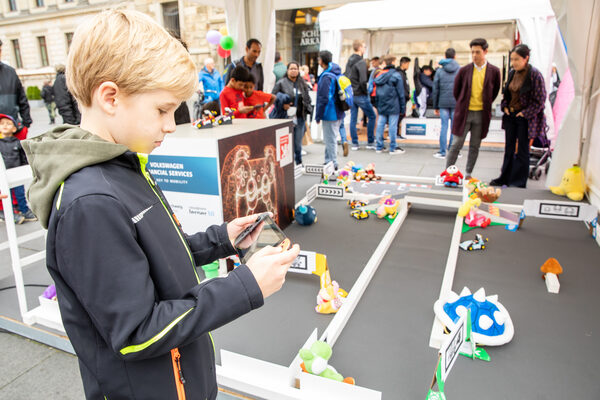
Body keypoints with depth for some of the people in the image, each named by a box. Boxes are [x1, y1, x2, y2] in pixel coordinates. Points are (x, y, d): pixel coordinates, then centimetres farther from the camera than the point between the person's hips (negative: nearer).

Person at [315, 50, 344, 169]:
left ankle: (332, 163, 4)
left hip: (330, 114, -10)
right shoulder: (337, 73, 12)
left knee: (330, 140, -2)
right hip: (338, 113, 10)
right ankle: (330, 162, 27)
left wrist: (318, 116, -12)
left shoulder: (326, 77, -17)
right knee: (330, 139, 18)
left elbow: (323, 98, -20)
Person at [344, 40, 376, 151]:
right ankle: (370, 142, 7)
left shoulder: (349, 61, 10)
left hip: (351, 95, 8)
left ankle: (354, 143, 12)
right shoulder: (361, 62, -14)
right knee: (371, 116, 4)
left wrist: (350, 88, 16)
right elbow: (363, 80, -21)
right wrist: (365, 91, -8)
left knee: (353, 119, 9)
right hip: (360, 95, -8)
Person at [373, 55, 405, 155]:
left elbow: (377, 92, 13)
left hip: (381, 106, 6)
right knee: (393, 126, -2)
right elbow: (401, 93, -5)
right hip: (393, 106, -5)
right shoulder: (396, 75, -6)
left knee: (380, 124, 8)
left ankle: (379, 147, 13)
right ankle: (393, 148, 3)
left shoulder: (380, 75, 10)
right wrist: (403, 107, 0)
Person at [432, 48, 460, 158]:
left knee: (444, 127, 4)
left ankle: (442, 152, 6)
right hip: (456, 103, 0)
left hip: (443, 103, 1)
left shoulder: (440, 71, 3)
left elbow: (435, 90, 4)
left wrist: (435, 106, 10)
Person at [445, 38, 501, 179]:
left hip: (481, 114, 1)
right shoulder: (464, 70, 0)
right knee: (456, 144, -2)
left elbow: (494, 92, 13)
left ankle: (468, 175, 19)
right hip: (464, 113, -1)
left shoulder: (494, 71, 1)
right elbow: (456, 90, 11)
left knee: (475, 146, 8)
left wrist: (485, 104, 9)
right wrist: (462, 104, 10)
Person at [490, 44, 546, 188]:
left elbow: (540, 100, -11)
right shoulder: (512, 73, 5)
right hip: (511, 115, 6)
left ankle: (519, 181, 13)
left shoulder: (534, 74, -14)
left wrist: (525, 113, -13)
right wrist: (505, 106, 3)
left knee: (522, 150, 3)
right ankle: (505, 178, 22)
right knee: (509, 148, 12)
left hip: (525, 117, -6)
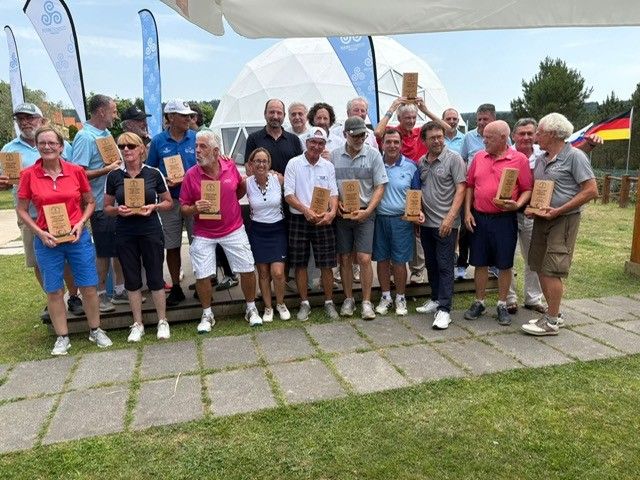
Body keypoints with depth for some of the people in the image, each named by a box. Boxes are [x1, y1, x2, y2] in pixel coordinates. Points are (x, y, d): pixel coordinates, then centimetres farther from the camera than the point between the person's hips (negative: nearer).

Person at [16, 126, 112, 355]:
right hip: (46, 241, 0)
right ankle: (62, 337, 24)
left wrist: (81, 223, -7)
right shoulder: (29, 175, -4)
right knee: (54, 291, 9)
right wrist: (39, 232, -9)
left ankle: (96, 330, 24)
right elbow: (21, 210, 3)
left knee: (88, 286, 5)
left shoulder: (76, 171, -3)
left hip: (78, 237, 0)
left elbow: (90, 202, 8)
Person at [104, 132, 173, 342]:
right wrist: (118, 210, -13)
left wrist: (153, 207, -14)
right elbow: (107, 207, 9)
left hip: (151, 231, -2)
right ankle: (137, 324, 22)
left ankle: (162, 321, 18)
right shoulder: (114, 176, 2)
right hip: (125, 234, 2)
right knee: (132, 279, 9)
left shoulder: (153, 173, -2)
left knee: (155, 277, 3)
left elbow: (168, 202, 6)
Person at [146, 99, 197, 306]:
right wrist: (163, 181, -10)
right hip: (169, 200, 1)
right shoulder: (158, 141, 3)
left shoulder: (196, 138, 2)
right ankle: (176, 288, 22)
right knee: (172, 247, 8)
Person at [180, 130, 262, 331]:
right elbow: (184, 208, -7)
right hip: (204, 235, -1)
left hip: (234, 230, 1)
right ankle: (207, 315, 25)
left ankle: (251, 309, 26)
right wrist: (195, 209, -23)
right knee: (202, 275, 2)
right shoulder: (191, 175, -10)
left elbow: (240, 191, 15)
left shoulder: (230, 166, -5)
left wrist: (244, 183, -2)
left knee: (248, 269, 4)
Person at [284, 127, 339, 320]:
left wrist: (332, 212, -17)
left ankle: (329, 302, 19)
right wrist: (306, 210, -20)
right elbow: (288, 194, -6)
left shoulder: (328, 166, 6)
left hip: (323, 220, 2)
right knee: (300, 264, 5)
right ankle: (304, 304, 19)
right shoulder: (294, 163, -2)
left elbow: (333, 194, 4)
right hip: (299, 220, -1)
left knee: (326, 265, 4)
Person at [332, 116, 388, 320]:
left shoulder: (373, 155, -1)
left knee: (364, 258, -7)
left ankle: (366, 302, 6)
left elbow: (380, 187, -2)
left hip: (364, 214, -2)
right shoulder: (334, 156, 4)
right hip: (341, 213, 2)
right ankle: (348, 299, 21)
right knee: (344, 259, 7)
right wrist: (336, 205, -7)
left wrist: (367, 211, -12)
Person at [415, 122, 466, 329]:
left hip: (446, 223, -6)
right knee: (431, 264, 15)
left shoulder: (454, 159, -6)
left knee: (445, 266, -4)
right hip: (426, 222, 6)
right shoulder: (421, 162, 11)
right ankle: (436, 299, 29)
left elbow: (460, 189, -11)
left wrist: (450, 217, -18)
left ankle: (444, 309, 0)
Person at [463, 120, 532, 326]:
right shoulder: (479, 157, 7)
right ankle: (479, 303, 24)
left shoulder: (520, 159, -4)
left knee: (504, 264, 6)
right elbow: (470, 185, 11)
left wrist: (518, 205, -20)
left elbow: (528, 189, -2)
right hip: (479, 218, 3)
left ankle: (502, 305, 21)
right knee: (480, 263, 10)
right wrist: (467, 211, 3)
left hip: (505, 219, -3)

§ §

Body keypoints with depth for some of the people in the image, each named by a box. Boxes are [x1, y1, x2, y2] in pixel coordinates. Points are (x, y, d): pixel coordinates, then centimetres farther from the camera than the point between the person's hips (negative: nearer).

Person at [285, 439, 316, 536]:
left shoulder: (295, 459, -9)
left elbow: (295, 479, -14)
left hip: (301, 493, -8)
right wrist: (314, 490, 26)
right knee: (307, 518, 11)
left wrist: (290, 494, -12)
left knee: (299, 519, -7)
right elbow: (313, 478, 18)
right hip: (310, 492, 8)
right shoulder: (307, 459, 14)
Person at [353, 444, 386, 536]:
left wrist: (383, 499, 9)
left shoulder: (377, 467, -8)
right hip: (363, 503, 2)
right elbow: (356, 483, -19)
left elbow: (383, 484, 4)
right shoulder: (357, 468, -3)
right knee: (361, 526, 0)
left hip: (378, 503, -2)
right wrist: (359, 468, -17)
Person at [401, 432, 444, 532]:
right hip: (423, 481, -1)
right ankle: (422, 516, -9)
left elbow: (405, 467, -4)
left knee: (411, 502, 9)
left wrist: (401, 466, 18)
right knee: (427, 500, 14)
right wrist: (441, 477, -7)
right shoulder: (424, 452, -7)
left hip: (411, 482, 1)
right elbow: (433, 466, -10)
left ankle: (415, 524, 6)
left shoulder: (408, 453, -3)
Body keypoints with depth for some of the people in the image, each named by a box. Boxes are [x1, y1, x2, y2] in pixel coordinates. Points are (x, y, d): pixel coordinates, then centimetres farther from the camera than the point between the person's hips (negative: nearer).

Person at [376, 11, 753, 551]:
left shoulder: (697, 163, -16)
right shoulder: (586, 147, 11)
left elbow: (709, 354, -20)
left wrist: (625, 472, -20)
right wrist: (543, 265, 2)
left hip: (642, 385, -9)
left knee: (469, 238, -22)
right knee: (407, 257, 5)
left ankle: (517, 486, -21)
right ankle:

§ §

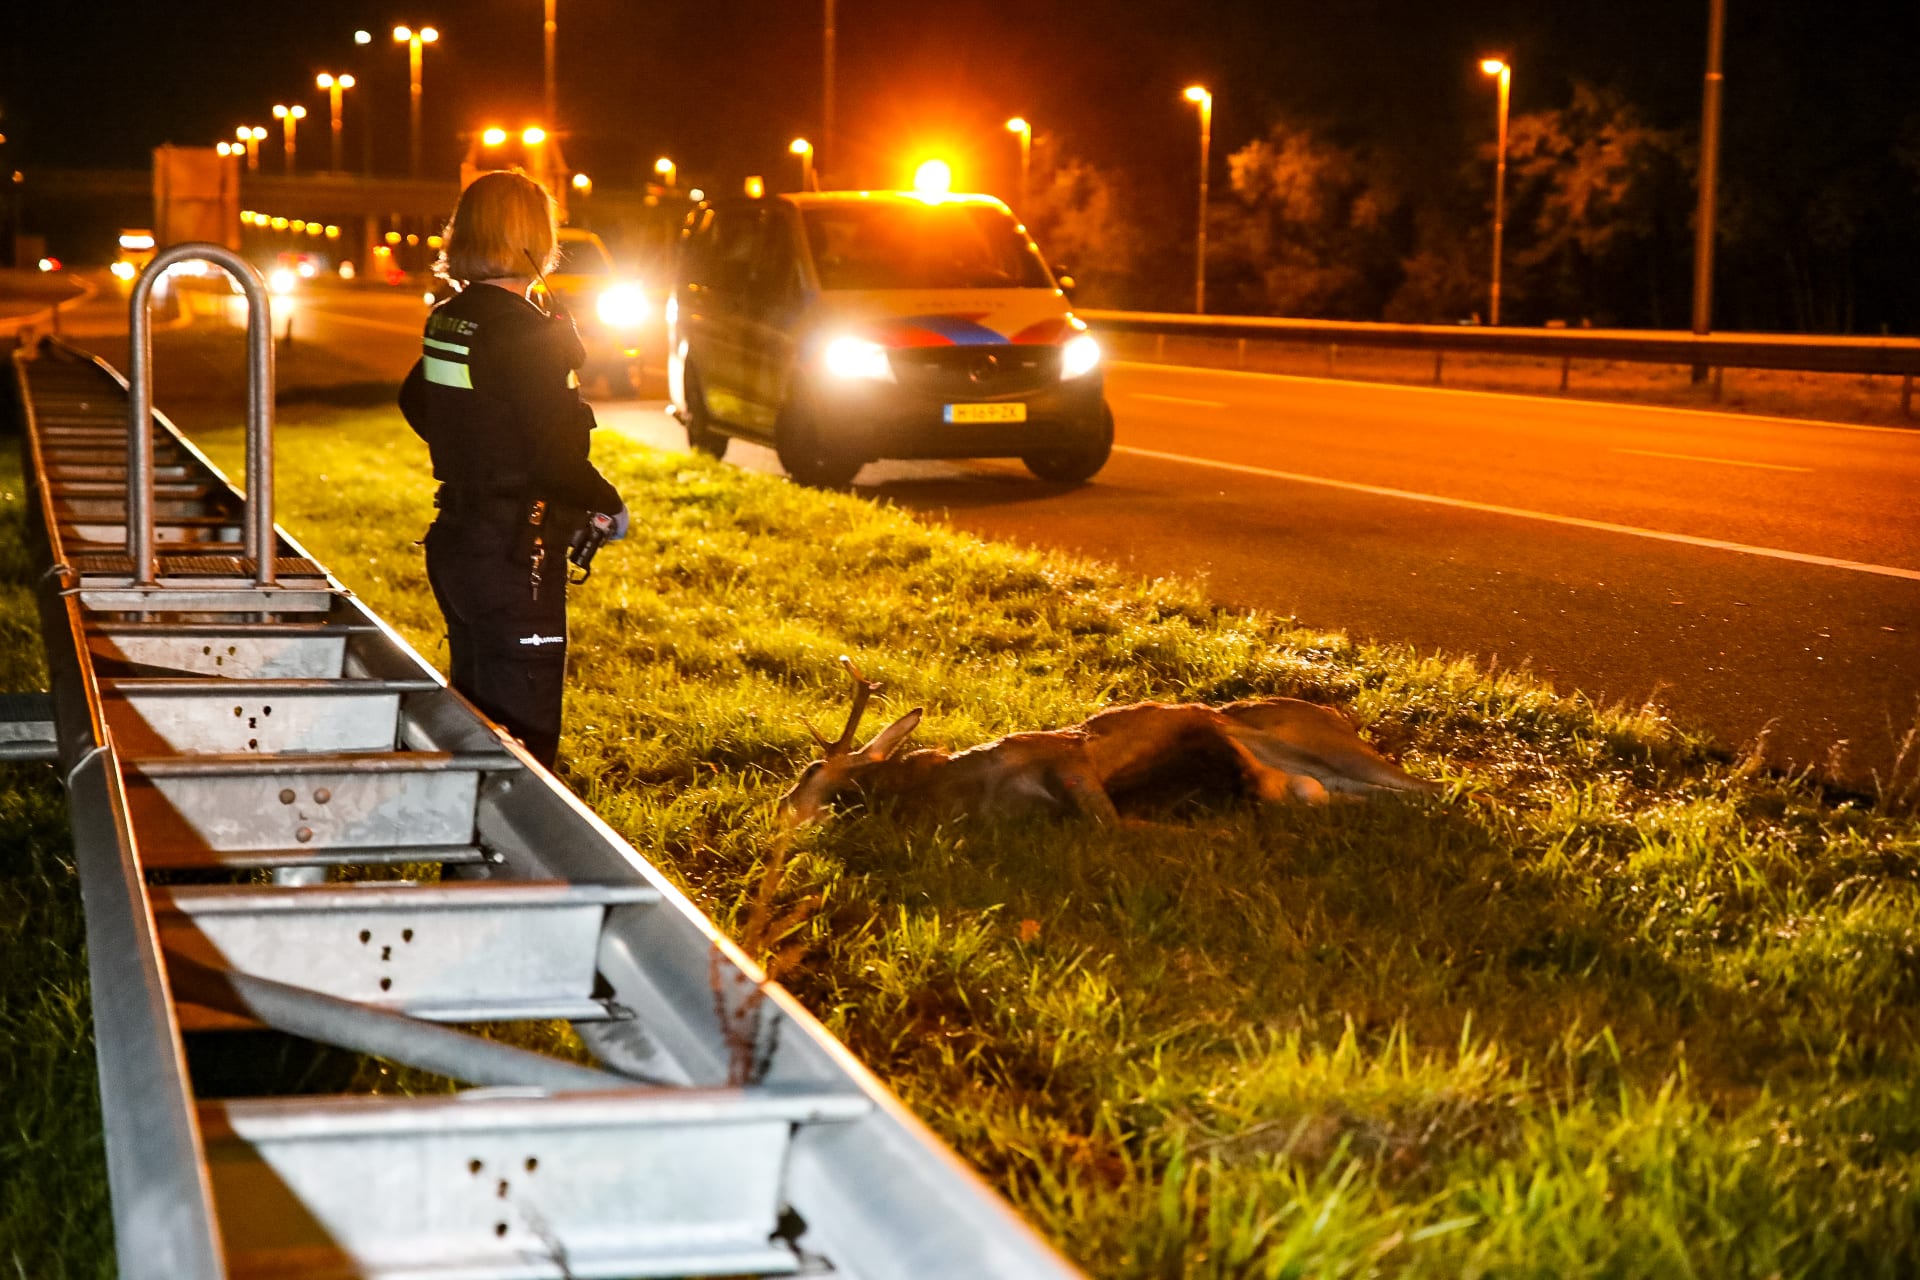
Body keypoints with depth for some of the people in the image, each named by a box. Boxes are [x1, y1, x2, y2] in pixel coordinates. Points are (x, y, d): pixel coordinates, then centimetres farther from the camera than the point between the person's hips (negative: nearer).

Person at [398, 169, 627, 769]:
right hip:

§ §

### TASK ITEM
Please update the lines of the listing starting at the one containing "right elbow: (363, 80, -21)" and ending at the one containing "left hip: (525, 117, -6)" by changing "ankle" to "foot" and keeping everything else the same. Return only those lines.

### EXPECTED ANSWER
right elbow: (363, 80, -21)
right wrist: (365, 91, -8)
left knee: (353, 119, 9)
right hip: (360, 95, -8)
Person at [373, 55, 405, 155]:
left elbow: (377, 92, 13)
left hip: (381, 106, 6)
right knee: (393, 126, -2)
right elbow: (401, 93, -5)
right hip: (393, 106, -5)
right shoulder: (396, 75, -6)
left knee: (380, 124, 8)
left foot: (379, 147, 13)
right foot: (393, 148, 3)
left shoulder: (380, 75, 10)
right wrist: (403, 107, 0)
Person at [432, 48, 460, 158]:
left knee: (444, 127, 4)
left foot: (442, 152, 6)
right hip: (456, 103, 0)
left hip: (443, 103, 1)
left shoulder: (440, 71, 3)
left elbow: (435, 90, 4)
left wrist: (435, 106, 10)
Person at [445, 38, 501, 179]:
left hip: (481, 114, 1)
right shoulder: (464, 70, 0)
right knee: (456, 144, -2)
left elbow: (494, 92, 13)
left foot: (468, 175, 19)
right hip: (464, 113, -1)
left shoulder: (494, 71, 1)
right elbow: (456, 90, 11)
left knee: (475, 146, 8)
left wrist: (485, 104, 9)
right wrist: (462, 104, 10)
Person at [490, 44, 546, 188]:
left elbow: (540, 100, -11)
right shoulder: (512, 73, 5)
right hip: (511, 115, 6)
left foot: (519, 181, 13)
left shoulder: (534, 74, -14)
left wrist: (525, 113, -13)
right wrist: (505, 106, 3)
left knee: (522, 150, 3)
right foot: (505, 178, 22)
right knee: (509, 148, 12)
left hip: (525, 117, -6)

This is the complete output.